Abstract
Water scarcity and allocation disputes have emerged as major challenges in increasingly urbanizing smart cities, where increasing population density, outdated infrastructure, high water losses, and unequal geographic distribution frequently result in shortages despite adequate overall supply. Traditional techniques, such as linear programming and agent-based modeling, have produced helpful insights, but they are still restricted in capturing varied stakeholder behaviors, assuring equilibrium stability in competitive contexts, and providing spatially adaptable solutions. To address these shortcomings, this study applies the concept of the Nash Equilibrium (NE) model within Game theory (GT) to model strategic interactions among households, industries, utilities, and regulators, each with distinct payoff functions.
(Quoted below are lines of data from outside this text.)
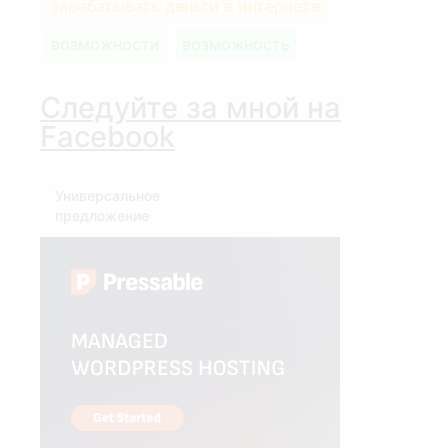
зарабатывать деньги в интернете
возможности
возможность
Следуйте за мной на
Facebook
Универсальное
предложение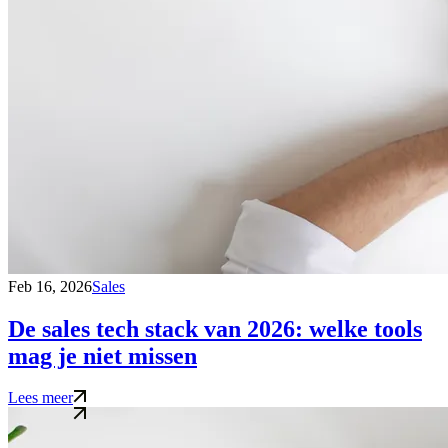
Feb 16, 2026
Sales
De sales tech stack van 2026: welke tools
mag je niet missen
Lees meer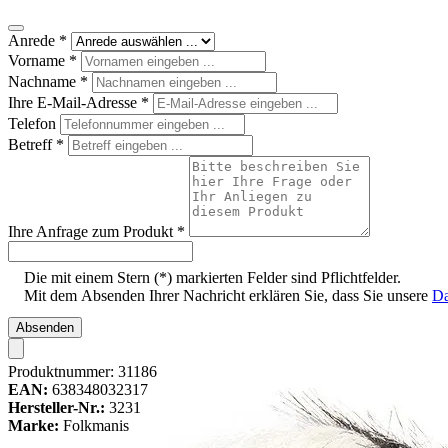
Anrede
*
Vorname
*
Nachname
*
Ihre E-Mail-Adresse
*
Telefon
Betreff
*
Ihre Anfrage zum Produkt
*
Die mit einem Stern (*) markierten Felder sind Pflichtfelder.
Mit dem Absenden Ihrer Nachricht erklären Sie, dass Sie unsere
Da
Absenden
Produktnummer:
31186
EAN:
638348032317
Hersteller-Nr.:
3231
Marke:
Folkmanis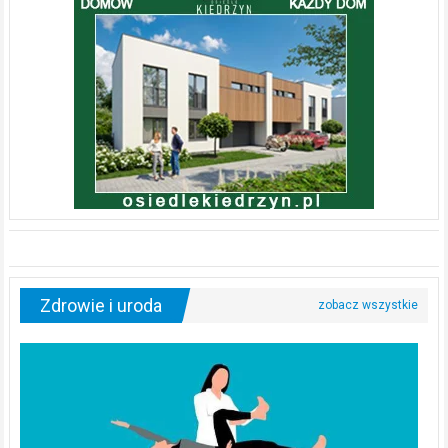
Zdrowie i uroda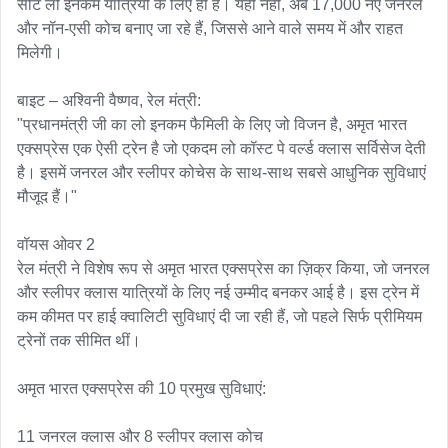
सीटें लो इनकम यात्रियों के लिए ही हैं। यही नहीं, अब 17,000 नए जनरल 
और नॉन-एसी कोच बनाए जा रहे हैं, जिससे आने वाले समय में और राहत 
मिलेगी।

बाइट – अश्विनी वैष्णव, रेल मंत्री:

"प्रधानमंत्री जी का लो इनकम फैमिली के लिए जो विजन है, अमृत भारत 
एक्सप्रेस एक ऐसी ट्रेन है जो एकदम लो कॉस्ट पे वर्ल्ड क्लास सर्विसेज देती 
है। इसमें जनरल और स्लीपर कोचेस के साथ-साथ सबसे आधुनिक सुविधाएं 
मौजूद हैं।"

वॉयस ओवर 2

रेल मंत्री ने विशेष रूप से अमृत भारत एक्सप्रेस का ज़िक्र किया, जो जनरल 
और स्लीपर क्लास यात्रियों के लिए नई उम्मीद बनकर आई है। इस ट्रेन में 
कम कीमत पर हाई क्वालिटी सुविधाएं दी जा रही हैं, जो पहले सिर्फ प्रीमियम 
ट्रेनों तक सीमित थीं।

अमृत भारत एक्सप्रेस की 10 प्रमुख सुविधाएं:

11 जनरल क्लास और 8 स्लीपर क्लास कोच
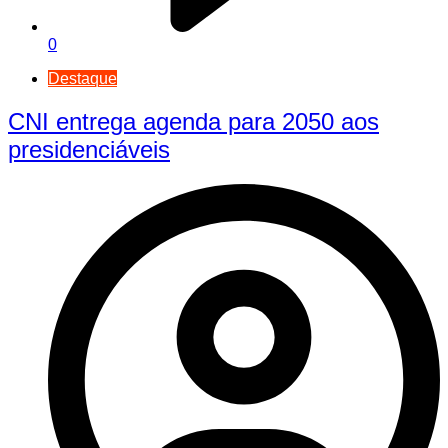
0
Destaque
CNI entrega agenda para 2050 aos
presidenciáveis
Once equilibrium is achieved, no stakeholder can unilaterally improve its outcome, thereby guaranteeing fairness and stability. Building on this theoretical foundation, the model integrates Optimized Multi-Objective Particle Swarm Optimization (OMOPSO) to efficiently explore Pareto-optimal trade-offs between economic, social, and environmental objectives, while Geographic Information Systems (GIS) incorporate spatial constraints to deliver geographically realistic allocation strategies. Experimental validation demonstrates that the proposed model consistently outperforms existing approaches within the framework of Multi-Objective Evolutionary Algorithms (MOEAs) in terms of convergence stability and computational efficiency. Beyond algorithmic performance, the findings highlight practical applications for tariff design, consumer incentive programs, infrastructure investment, and water-use restrictions. This study increases stateof-the-art urban water management by integrating GT, evolutionary optimization, and spatial analysis, while also providing policymakers with a strong and fair decision-support framework for sustainable resource allocation.
Keywords: Game Theory, GIS, Nash Equilibrium, OMOPSO, Smart City, Water Management.